In Japan, shares in Toyota Motor Corp. fell two per cent while Nissan Motor Co. dropped five per cent and Honda Motor Co. nearly four per cent. Mazda Motor Co. took a bigger hit, tumbling nearly seven per cent. All four operate vehicle assembly plants in Mexico, producing roughly one-third of the vehicles made there.
In Canada, the Japanese companies and their interests are represented by the Japan Automobile Manufacturers Association (JAMA), which is scrambling to see what Trump's tariffs, if implemented, would mean to the bottom line in Canada.
"I am asking our members who import vehicles from Mexico what the impact would be. It’s not clear at this point, and each company may do it differently," JAMA spokesman David Worts said in an email
Shares in German automakers also extended losses in Frankfurt on Friday. BMW AG, Daimler AG and Volkswagen Group, which have plants in Mexico to take advantage of lower labour costs and U.S. trade deals with its southern neighbor, were down by as much as 2.9 per cent in morning trading.
A spokesman for VW subsidiary Audi said the company was watching developments very closely but it was too early to speculate on outcomes.
Analyst Arndt Ellinghorst described German carmakers as particularly exposed, noting BMW's new plant at San Luis Potosi represented nearly 20 per cent of its production for North America.
An auto industry source told Reuters the situation was puzzling in that the migration issues belonged on the political stage and came despite an update to NAFTA.
It also came as the EU and the United States are working to avoid an escalation in trade conflicts. Trump, citing national security concerns, has also explored U.S. tariffs on Asian and European light vehicles to rebalance what he sees as major trade deficits with Germany and Japan.
"The U.S. trade policy has taken a qualitatively different turn. Using tariffs as a tool for non-economic goals is something which brings a new quality to proceedings," Commerzbank strategist Ulrich Leuchtmann said.
If the U.S. imposes the tariffs, it will be violating NAFTA as well as World Trade Organization commitments, said Kenneth Smith Ramos, who was Mexico’s chief negotiator for the USMCA when it was negotiated with the U.S. and Canada last year.

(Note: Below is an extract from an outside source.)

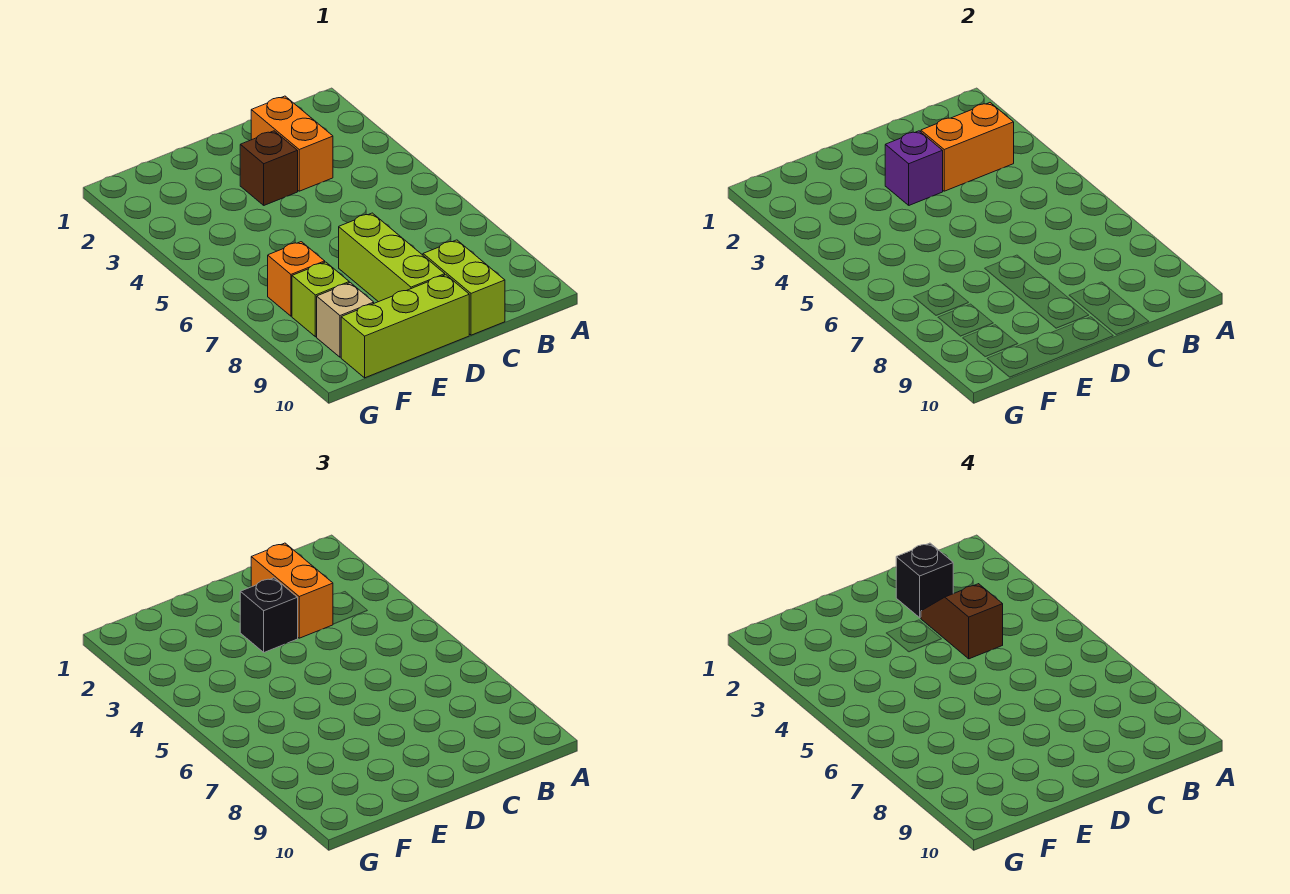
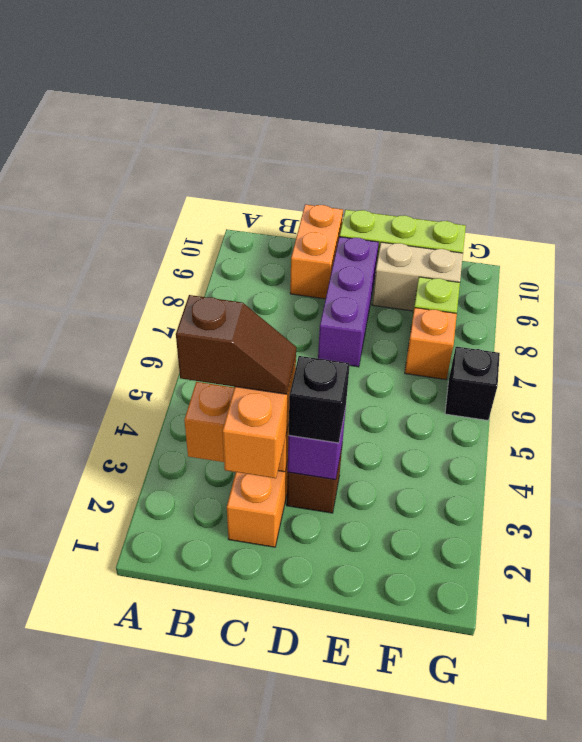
black 1x1 brick [896,543,953,618] -> black 1x1 brick moved to [445,347,500,420]
brown 1x2 slope [921,584,1003,659] -> brown 1x2 slope turned to [176,295,296,394]
lime 1x2 brick [423,240,505,335] -> orange 1x2 brick [290,204,343,299]
lime 1x3 brick [339,213,445,302] -> purple 1x3 brick [318,237,379,367]
tan 1x1 brick [317,283,374,357] -> tan 1x2 brick [372,242,463,311]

“Under NAFTA you cannot increase tariffs unless there are trade remedy investigations or something that is allowed under the agreement,” he said. “So it would be a clear market access violation.”
AUTOS, NUCLEAR REACTORS
Vehicles and parts were the biggest imports from Mexico to the United States, totalling $93.3 billion in 2018, followed by electric machines, nuclear reactors, minerals and oil, and optical equipment, according to U.S. government data.
In South Korea, Hyundai Motor Co. and affiliate Kia Motors Corp. shares fell 0.7 per cent and 4.2 per cent respectively. Hyundai Wia Corp., which supplies auto components to the duo, tumbled 6.2 per cent.
"Although we have to wait and see whether the U.S. tariffs plan will be really implemented, this is negatively affecting investor sentiment," said Chang Moon-su, an analyst at Hyundai Motor Securities in Seoul.
Another South Korean manufacturer, LG Electronics Inc., said nearly all of its television sets made in Mexico are shipped to the United States, and about a third of its refrigerators.
"As the United States is a crucial market for us, we are closely monitoring this tariff issue," a company representative told Reuters.
Mexico's president said he would respond with "great prudence" to threats by Trump to slap tariffs on Mexican goods entering the United States, and called on Mexicans to unite to deal with the challenge.
Speaking at his regular news conference on Friday, President Andres Manuel Lopez Obrador said Foreign Minister Marcelo Ebrard would be in Washington to convince the U.S. government that Trump's measures were in neither country's interest.